#### What the task requires:
Line filter on the word "root": copy each matching line from the entries.

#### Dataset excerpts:
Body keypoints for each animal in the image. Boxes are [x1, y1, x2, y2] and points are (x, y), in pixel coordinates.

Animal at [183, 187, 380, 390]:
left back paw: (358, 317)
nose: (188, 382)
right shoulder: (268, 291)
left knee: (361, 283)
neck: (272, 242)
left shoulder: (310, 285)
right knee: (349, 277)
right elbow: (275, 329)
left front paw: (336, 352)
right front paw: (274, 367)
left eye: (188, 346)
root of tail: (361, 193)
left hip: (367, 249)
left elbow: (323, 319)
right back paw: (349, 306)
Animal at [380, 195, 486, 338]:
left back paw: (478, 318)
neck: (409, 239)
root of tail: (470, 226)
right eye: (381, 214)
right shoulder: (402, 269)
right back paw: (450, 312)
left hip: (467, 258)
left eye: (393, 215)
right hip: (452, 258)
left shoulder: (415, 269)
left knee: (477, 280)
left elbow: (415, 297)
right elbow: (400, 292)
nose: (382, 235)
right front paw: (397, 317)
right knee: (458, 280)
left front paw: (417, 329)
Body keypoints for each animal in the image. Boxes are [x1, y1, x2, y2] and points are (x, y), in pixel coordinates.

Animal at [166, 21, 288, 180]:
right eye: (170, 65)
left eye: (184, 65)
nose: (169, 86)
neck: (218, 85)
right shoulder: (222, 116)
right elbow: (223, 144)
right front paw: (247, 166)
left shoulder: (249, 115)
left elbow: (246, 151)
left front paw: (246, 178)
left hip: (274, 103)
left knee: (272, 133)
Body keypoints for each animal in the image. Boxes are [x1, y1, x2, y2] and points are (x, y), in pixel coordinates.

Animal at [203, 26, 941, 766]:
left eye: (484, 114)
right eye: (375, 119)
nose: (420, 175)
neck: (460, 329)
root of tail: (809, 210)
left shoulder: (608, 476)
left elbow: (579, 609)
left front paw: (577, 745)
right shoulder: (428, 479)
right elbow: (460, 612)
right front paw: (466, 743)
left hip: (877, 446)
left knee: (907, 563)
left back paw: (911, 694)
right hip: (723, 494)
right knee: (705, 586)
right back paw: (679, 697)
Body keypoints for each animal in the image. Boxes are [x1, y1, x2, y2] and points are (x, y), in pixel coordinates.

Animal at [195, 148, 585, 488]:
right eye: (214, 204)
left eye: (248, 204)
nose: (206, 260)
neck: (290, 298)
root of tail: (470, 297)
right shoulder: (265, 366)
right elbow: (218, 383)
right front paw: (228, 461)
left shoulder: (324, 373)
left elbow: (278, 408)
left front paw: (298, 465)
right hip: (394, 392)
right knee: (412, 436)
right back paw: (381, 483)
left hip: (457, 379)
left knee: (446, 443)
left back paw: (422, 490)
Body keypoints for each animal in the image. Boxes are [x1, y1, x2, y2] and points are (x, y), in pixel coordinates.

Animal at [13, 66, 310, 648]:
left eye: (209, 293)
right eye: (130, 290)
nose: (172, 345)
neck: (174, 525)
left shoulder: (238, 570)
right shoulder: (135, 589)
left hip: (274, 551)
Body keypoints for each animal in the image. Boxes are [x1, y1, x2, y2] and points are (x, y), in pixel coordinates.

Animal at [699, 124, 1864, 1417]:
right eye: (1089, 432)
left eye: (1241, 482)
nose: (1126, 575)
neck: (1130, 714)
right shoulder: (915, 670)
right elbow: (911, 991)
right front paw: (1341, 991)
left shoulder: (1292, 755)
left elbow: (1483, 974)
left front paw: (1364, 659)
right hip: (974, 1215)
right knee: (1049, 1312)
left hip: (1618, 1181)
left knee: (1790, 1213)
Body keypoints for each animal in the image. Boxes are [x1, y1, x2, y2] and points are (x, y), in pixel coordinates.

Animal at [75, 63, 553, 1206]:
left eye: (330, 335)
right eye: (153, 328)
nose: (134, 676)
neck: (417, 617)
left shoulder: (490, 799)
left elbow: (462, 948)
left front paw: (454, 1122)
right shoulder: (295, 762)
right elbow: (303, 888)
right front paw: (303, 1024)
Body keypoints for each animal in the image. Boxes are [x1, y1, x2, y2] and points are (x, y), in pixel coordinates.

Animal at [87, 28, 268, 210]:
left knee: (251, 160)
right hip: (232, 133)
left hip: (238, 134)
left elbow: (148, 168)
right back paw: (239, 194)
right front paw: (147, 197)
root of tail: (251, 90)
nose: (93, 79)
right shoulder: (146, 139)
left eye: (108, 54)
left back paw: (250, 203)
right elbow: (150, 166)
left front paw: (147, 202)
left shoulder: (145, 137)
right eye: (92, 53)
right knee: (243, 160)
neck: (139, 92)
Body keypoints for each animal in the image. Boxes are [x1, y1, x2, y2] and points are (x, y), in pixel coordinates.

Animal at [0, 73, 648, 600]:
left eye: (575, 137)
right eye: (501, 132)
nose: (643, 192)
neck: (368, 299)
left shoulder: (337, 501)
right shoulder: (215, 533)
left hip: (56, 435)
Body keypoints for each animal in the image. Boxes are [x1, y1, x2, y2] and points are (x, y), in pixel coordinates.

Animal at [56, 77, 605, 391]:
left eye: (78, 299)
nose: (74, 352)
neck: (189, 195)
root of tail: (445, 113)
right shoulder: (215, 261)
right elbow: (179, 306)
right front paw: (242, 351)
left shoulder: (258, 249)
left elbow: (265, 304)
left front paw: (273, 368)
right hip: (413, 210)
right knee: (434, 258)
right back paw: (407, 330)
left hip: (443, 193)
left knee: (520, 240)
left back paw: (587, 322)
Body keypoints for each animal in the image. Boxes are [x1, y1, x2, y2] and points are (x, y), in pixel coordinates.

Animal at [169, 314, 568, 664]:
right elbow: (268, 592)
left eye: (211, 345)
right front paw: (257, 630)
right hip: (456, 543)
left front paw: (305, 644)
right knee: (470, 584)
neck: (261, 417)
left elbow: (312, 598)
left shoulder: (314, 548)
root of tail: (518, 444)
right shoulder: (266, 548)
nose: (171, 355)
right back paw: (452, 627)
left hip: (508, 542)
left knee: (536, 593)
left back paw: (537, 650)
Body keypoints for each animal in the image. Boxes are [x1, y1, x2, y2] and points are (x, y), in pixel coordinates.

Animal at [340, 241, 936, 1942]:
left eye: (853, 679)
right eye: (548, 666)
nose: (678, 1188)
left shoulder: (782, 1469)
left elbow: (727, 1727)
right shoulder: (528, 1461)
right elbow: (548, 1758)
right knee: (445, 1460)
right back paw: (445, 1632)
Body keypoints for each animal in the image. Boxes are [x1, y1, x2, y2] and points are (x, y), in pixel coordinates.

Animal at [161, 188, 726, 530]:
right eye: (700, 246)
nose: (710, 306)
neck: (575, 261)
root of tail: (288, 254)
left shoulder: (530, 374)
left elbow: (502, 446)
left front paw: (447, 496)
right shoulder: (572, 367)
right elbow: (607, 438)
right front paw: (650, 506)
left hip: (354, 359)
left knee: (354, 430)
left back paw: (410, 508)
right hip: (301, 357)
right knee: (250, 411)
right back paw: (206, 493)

#### Response for this exercise:
root of tail: (361, 193)
root of tail: (470, 226)
root of tail: (809, 210)
root of tail: (470, 297)
root of tail: (251, 90)
root of tail: (445, 113)
root of tail: (518, 444)
root of tail: (288, 254)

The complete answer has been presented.